When you bring your cat home from the vet, reintroduce them to the other cat gradually. The cat that stayed at home might be wary of any unusual smells your other cat has brought home with them. To speed up the acceptance process, wipe a cloth over both your cats’ faces to distribute any new smells between them.
Allow your cats to inspect one another in their own time and do not force them to spend time together. Give them access to hiding places that they can retreat to if things get too heated.
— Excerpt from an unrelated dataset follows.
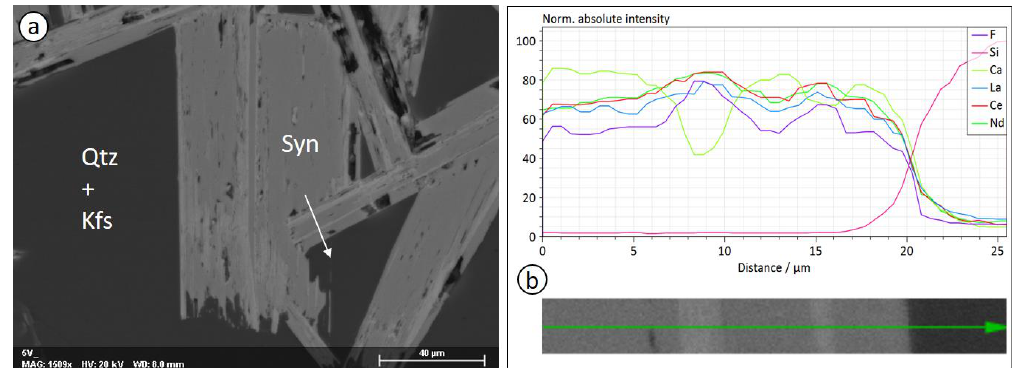
Figure 6. ( a ) SEM-BSE image of fluorcarbonates from Cinquevalli showing elongated crystals of synchysite-(Ce), embedded in quartz (dark gray), with brighter lamellae parallel to the elongation of the crystals near the borders or filling cavities. ( b ) Line profile along the trace evidenced in ( a ) crossing two bright lamellae. Note the mutual decrease of Ca and increase of REEs as well as F in the brighter lamellae. Because the spatial resolution of the EDS is larger than the thickness of the lamellae, the EDS spectra of the latter contain always contribution of the surrounding matrix richer in Ca. The thinner the lamella, the higher the matrix contribution, which may explain the higher Ca / REE ratio observed in the thinner lamella. Table 2. Composition of (Ca,REE)-Fluorcarbonates from Cinquevalli (Trento, Italy). Atoms Calculated on the Basis of Two Cations in the Chemical Formula. Relative Error in Brackets (Values in Italics when Below 2 σ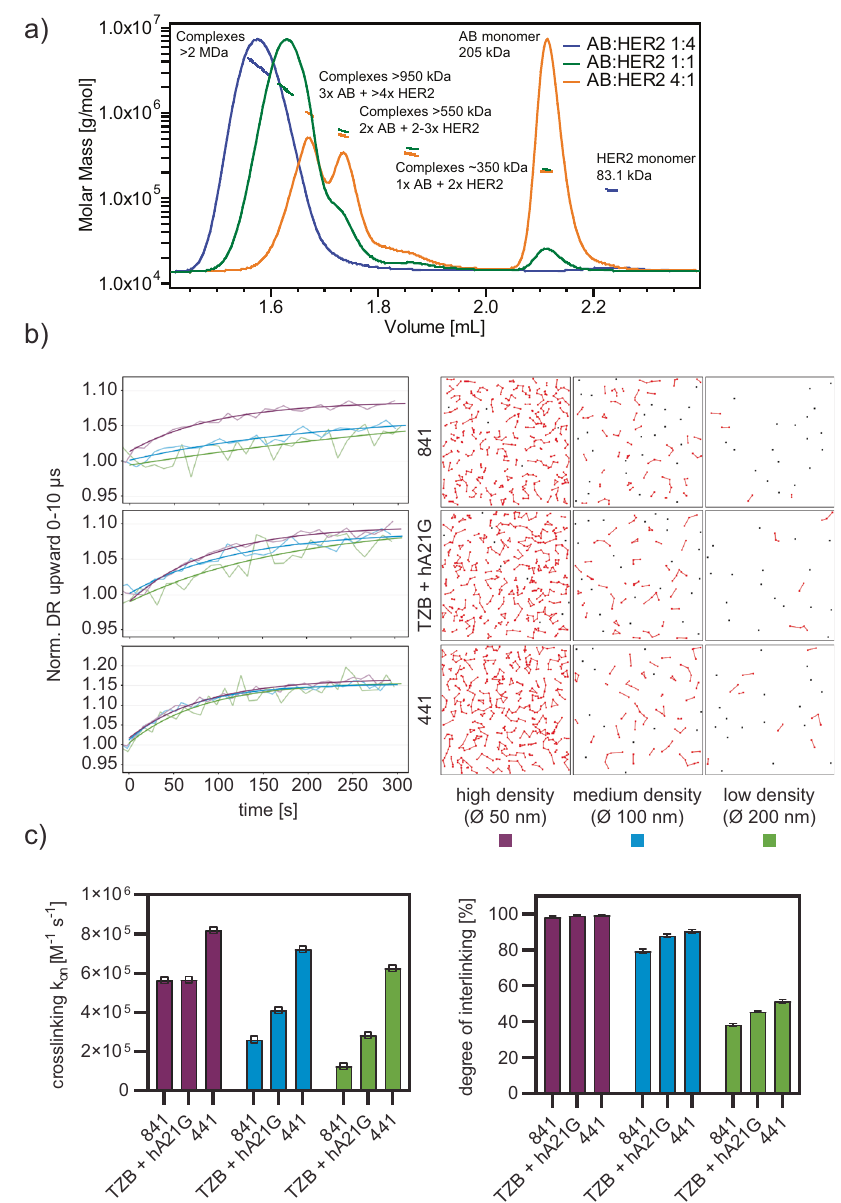
Fig. 4 441 forms complexes with HER2 and interlinks them, facilitates internalization and ultimately degradation of HER2 clusters. a Multi-angle light scattering revealed that 441 formed complexes with HER2 ECD, resulting in higher-order oligomers of up to 2 MDa in size. b Binding studies of tetravalent 441, bivalent 841, and the antibody mixture TZB and hA21G to HER2 (see Supplementary Fig. 4 for detailed kinetic analysis) on DNA nanolevers of different densities (see colors) using the switchSENSE technology. A dependency of the on-rate on ligand density is seen for bivalent constructs (left column panels) but not for the tetravalent construct. Note that the response curves are normalized, re fl ecting the different number of antibodies bound at each surface density. The right-hand panels show a simulated surface, depicting a loss in interlinking of available HER2-DNA conjugates. c The derived association rate constants ( n = 1, each derived from time course) are shown as well as the degree of crosslinking as calculated from the simulations in ( b ) (mean plus error bar SD, n = 100, from ten simulations on ten surfaces). The reduction of binding correlated well with a simulated surface, depicting a loss in interlinking of available HER2-DNA conjugates. Source data are available in the Source Data fi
If you are worried about how your stay at home cat might react to your other cat coming home, you could consider taking them both to the vet, even if one of them doesn’t need to be seen by the vet.
Managing outdoor access
Your cat might need to be confined to the indoors after a vet visit, depending on the treatment they have just received. You will probably want to continue to give your other cat access to the outdoors during this period. A SureFlap DualScan Microchip Cat Flap or a SureFlap Microchip Cat Flap Connect will enable you to keep your recovering cat indoors, whilst giving your other cat free outdoor access.
The DualScan cat flap has a double antenna that reads a cat’s microchip as they come into and go out of the house, allowing you to restrict some cats to indoors-only. Once the poorly cat is better, it’s easy to change the permissions on the DualScan cat flap so that they can have free outdoor access once more.
A trip to the vets can be stressful for any cat. To make them feel more relaxed when they return home, use a Feliway pheromone diffuser. This can also help to relax the cat that has stayed at home and reduce tension when your cats are reunited.